Monday, October 13, 2008

Nurturing Versus Interfering

I tend to want to fix things and people. I never carried any children to term, losing them at about 8 weeks. I’m not sure if that’s why I tend to mother everyone along the way. I’m also a big sister to a little brother and little sister (never mind that they are now in their 60s). So I’ve always tried to help people.

My biggest problem lately is trying to help people mend their attitudes. Most of my own spiritual progress these past few years has been in attitude. The right attitude makes everything easier to bear in this “valley of tears.”

However, most people do not want me to fix them (LOL). I need to learn to back off a little and say a prayer instead of opening my mouth and offering suggestions. What works for me now, and what worked for me in the past, might not work for them. My actions should speak for themselves.

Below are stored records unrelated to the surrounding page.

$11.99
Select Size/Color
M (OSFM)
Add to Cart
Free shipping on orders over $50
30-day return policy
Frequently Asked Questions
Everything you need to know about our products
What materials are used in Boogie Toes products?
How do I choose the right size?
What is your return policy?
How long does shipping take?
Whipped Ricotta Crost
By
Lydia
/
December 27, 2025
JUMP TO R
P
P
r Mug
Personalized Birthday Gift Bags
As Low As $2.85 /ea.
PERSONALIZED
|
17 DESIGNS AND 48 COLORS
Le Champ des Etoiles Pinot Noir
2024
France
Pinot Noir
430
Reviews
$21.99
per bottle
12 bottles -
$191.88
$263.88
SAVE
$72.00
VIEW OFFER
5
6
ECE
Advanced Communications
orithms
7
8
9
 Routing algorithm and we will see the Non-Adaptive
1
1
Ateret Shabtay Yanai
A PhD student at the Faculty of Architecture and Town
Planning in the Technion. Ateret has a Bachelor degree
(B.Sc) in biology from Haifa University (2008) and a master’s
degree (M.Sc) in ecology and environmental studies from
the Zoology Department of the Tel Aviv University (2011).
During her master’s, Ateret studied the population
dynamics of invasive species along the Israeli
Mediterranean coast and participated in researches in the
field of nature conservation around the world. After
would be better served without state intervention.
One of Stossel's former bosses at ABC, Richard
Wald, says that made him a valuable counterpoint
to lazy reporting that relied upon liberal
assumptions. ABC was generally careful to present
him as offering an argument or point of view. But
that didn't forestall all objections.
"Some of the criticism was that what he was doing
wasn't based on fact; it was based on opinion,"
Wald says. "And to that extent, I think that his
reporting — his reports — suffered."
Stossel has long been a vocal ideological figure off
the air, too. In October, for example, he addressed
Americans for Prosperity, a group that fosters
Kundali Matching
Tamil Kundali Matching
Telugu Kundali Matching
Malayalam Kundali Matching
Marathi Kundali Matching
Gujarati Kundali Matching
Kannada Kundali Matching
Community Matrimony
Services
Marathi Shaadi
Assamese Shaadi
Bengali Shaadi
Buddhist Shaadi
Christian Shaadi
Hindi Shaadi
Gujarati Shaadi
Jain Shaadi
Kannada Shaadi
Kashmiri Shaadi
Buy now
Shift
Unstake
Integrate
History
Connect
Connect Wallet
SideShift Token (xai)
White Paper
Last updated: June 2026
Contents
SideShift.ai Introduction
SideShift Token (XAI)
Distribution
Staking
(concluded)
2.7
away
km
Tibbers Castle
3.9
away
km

If I am at peace, if I can hold myself back from butting in, then hopefully that will spill over into other lives.

Today I opened my mouth too far and a loud verbal argument erupted. It didn’t need to. Nothing I could say would have changed the situation or the person’s attitude, so we get back, once again, to AA’s famous Serenity Prayer. If I can’t change it, I have to accept it.

Nobody can stop me for praying, though, for the person with the bad attitude. So, in those moments when I am biting my tongue, I can also be praying in my heart. That is far more soothing to my nerves than arguing, and far less stressful.

Dear God, help me to see when to hold back and pray, rather than make a situation worse with my words.